____ Provided data

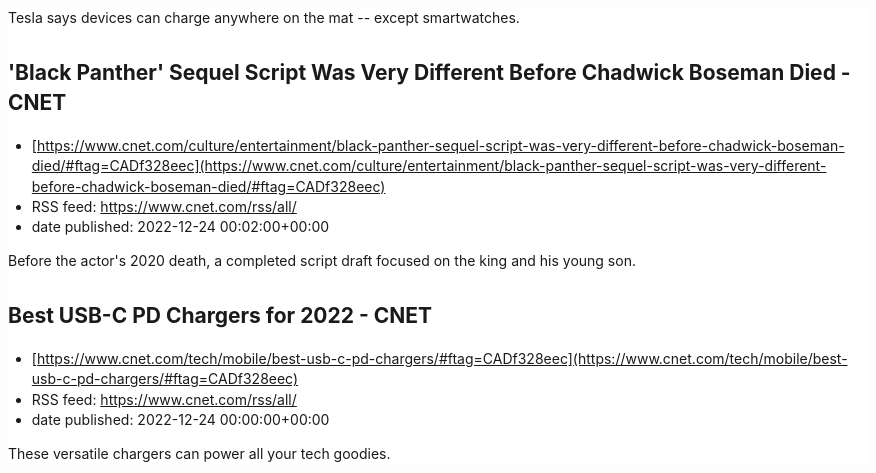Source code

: Tesla says devices can charge anywhere on the mat -- except smartwatches.

## 'Black Panther' Sequel Script Was Very Different Before Chadwick Boseman Died     - CNET
 - [https://www.cnet.com/culture/entertainment/black-panther-sequel-script-was-very-different-before-chadwick-boseman-died/#ftag=CADf328eec](https://www.cnet.com/culture/entertainment/black-panther-sequel-script-was-very-different-before-chadwick-boseman-died/#ftag=CADf328eec)
 - RSS feed: https://www.cnet.com/rss/all/
 - date published: 2022-12-24 00:02:00+00:00

Before the actor's 2020 death, a completed script draft focused on the king and his young son.

## Best USB-C PD Chargers for 2022     - CNET
 - [https://www.cnet.com/tech/mobile/best-usb-c-pd-chargers/#ftag=CADf328eec](https://www.cnet.com/tech/mobile/best-usb-c-pd-chargers/#ftag=CADf328eec)
 - RSS feed: https://www.cnet.com/rss/all/
 - date published: 2022-12-24 00:00:00+00:00

These versatile chargers can power all your tech goodies.
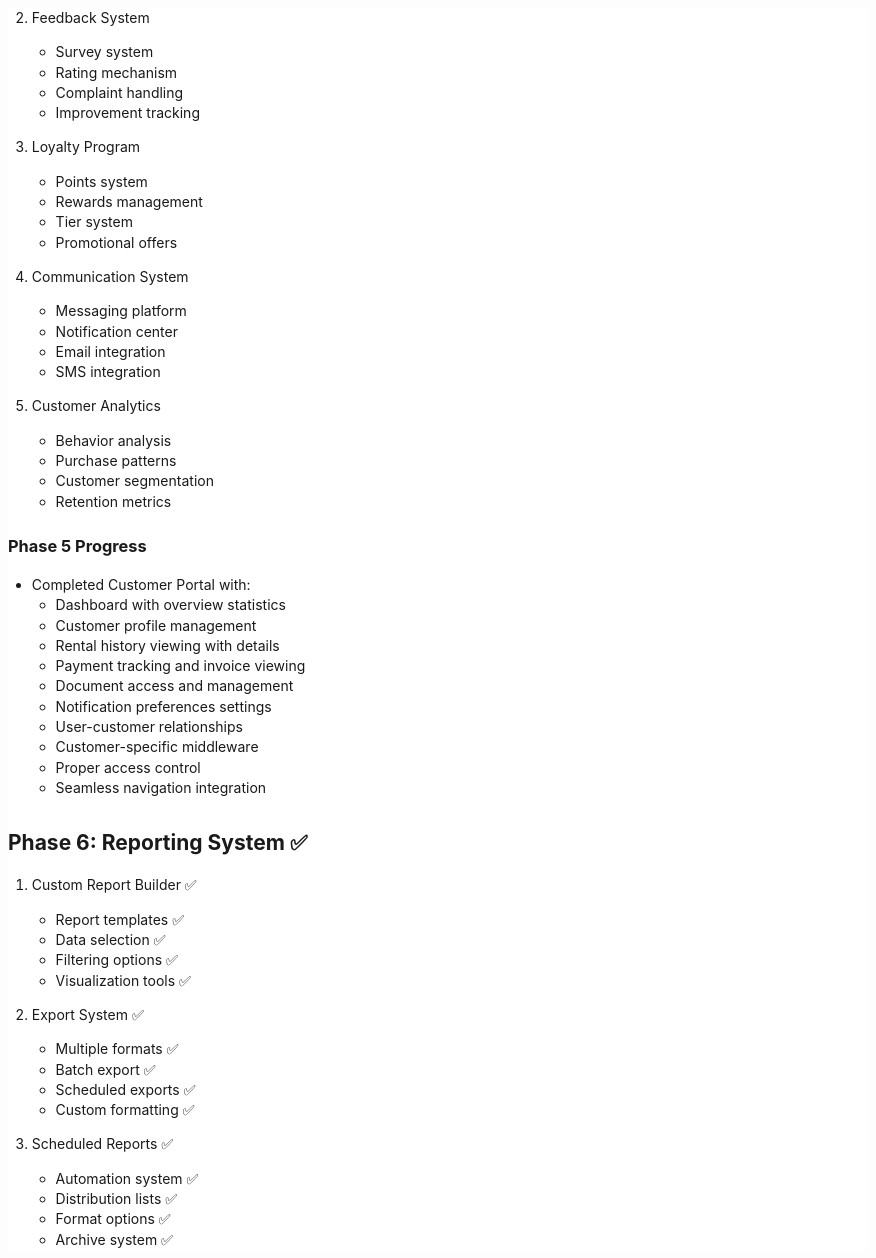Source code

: 2. Feedback System
   - Survey system
   - Rating mechanism
   - Complaint handling
   - Improvement tracking

3. Loyalty Program
   - Points system
   - Rewards management
   - Tier system
   - Promotional offers

4. Communication System
   - Messaging platform
   - Notification center
   - Email integration
   - SMS integration

5. Customer Analytics
   - Behavior analysis
   - Purchase patterns
   - Customer segmentation
   - Retention metrics

### Phase 5 Progress
- Completed Customer Portal with:
  - Dashboard with overview statistics
  - Customer profile management
  - Rental history viewing with details
  - Payment tracking and invoice viewing
  - Document access and management
  - Notification preferences settings
  - User-customer relationships
  - Customer-specific middleware
  - Proper access control
  - Seamless navigation integration

## Phase 6: Reporting System ✅
1. Custom Report Builder ✅
   - Report templates ✅
   - Data selection ✅
   - Filtering options ✅
   - Visualization tools ✅

2. Export System ✅
   - Multiple formats ✅
   - Batch export ✅
   - Scheduled exports ✅
   - Custom formatting ✅

3. Scheduled Reports ✅
   - Automation system ✅
   - Distribution lists ✅
   - Format options ✅
   - Archive system ✅
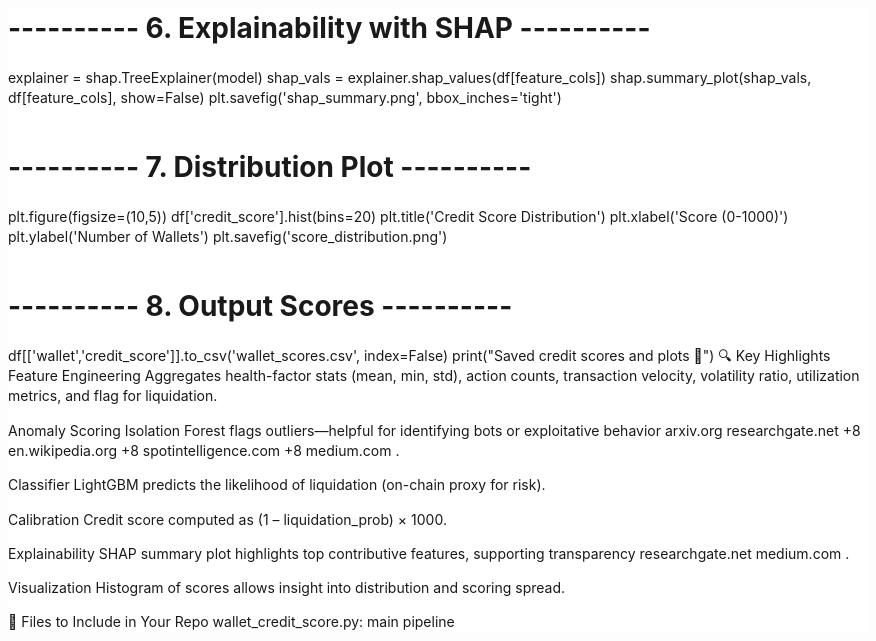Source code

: # ---------- 6. Explainability with SHAP ----------
explainer = shap.TreeExplainer(model)
shap_vals = explainer.shap_values(df[feature_cols])
shap.summary_plot(shap_vals, df[feature_cols], show=False)
plt.savefig('shap_summary.png', bbox_inches='tight')

# ---------- 7. Distribution Plot ----------
plt.figure(figsize=(10,5))
df['credit_score'].hist(bins=20)
plt.title('Credit Score Distribution')
plt.xlabel('Score (0-1000)')
plt.ylabel('Number of Wallets')
plt.savefig('score_distribution.png')

# ---------- 8. Output Scores ----------
df[['wallet','credit_score']].to_csv('wallet_scores.csv', index=False)
print("Saved credit scores and plots 🎯")
🔍 Key Highlights
Feature Engineering
Aggregates health-factor stats (mean, min, std), action counts, transaction velocity, volatility ratio, utilization metrics, and flag for liquidation.

Anomaly Scoring
Isolation Forest flags outliers—helpful for identifying bots or exploitative behavior 
arxiv.org
researchgate.net
+8
en.wikipedia.org
+8
spotintelligence.com
+8
medium.com
.

Classifier
LightGBM predicts the likelihood of liquidation (on-chain proxy for risk).

Calibration
Credit score computed as (1 – liquidation_prob) × 1000.

Explainability
SHAP summary plot highlights top contributive features, supporting transparency 
researchgate.net
medium.com
.

Visualization
Histogram of scores allows insight into distribution and scoring spread.

📁 Files to Include in Your Repo
wallet_credit_score.py: main pipeline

________

**About this exercise:** In the records above, each line with the string "access" should be copied.

**Output for this task:**
  - Document access and management
  - Proper access control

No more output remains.